_Problem_
Produce a verbatim transcript of the entries below, excluding pictures.

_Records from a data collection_
● ● ● ●

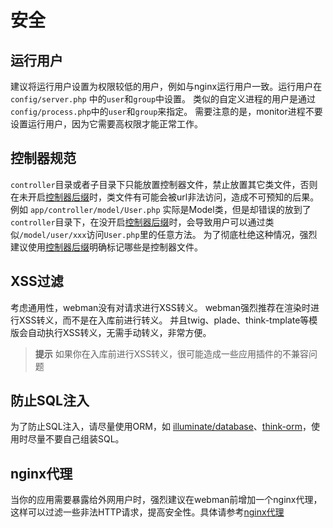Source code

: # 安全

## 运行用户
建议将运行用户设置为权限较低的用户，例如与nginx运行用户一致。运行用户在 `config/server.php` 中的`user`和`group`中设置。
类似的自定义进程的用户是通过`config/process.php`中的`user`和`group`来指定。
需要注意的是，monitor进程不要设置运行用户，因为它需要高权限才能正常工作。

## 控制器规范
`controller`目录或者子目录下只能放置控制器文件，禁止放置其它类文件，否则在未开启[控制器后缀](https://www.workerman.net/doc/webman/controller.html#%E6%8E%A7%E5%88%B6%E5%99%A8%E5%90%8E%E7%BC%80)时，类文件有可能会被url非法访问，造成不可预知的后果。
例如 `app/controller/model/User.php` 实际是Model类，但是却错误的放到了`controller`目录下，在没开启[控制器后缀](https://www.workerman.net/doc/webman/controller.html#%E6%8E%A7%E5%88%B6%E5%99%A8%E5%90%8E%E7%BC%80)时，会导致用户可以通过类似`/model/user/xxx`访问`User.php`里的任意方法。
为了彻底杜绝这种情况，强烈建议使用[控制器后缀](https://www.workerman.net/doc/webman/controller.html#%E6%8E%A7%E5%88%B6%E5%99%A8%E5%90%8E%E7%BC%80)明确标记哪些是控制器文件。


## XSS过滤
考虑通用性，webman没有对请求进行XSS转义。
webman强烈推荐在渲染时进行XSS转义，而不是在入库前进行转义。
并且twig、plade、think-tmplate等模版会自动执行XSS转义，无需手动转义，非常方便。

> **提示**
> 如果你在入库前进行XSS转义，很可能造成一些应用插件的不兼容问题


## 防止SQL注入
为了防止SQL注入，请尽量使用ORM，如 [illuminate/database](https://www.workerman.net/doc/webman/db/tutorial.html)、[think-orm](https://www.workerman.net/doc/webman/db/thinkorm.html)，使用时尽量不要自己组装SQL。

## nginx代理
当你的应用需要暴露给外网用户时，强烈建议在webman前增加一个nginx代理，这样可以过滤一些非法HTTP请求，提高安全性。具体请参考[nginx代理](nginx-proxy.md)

● ● ● ●

_Task result_
Source code

: # 安全

## 运行用户
建议将运行用户设置为权限较低的用户，例如与nginx运行用户一致。运行用户在 `config/server.php` 中的`user`和`group`中设置。
类似的自定义进程的用户是通过`config/process.php`中的`user`和`group`来指定。
需要注意的是，monitor进程不要设置运行用户，因为它需要高权限才能正常工作。

## 控制器规范
`controller`目录或者子目录下只能放置控制器文件，禁止放置其它类文件，否则在未开启[控制器后缀](https://www.workerman.net/doc/webman/controller.html#%E6%8E%A7%E5%88%B6%E5%99%A8%E5%90%8E%E7%BC%80)时，类文件有可能会被url非法访问，造成不可预知的后果。
例如 `app/controller/model/User.php` 实际是Model类，但是却错误的放到了`controller`目录下，在没开启[控制器后缀](https://www.workerman.net/doc/webman/controller.html#%E6%8E%A7%E5%88%B6%E5%99%A8%E5%90%8E%E7%BC%80)时，会导致用户可以通过类似`/model/user/xxx`访问`User.php`里的任意方法。
为了彻底杜绝这种情况，强烈建议使用[控制器后缀](https://www.workerman.net/doc/webman/controller.html#%E6%8E%A7%E5%88%B6%E5%99%A8%E5%90%8E%E7%BC%80)明确标记哪些是控制器文件。


## XSS过滤
考虑通用性，webman没有对请求进行XSS转义。
webman强烈推荐在渲染时进行XSS转义，而不是在入库前进行转义。
并且twig、plade、think-tmplate等模版会自动执行XSS转义，无需手动转义，非常方便。

> **提示**
> 如果你在入库前进行XSS转义，很可能造成一些应用插件的不兼容问题


## 防止SQL注入
为了防止SQL注入，请尽量使用ORM，如 [illuminate/database](https://www.workerman.net/doc/webman/db/tutorial.html)、[think-orm](https://www.workerman.net/doc/webman/db/thinkorm.html)，使用时尽量不要自己组装SQL。

## nginx代理
当你的应用需要暴露给外网用户时，强烈建议在webman前增加一个nginx代理，这样可以过滤一些非法HTTP请求，提高安全性。具体请参考[nginx代理](nginx-proxy.md)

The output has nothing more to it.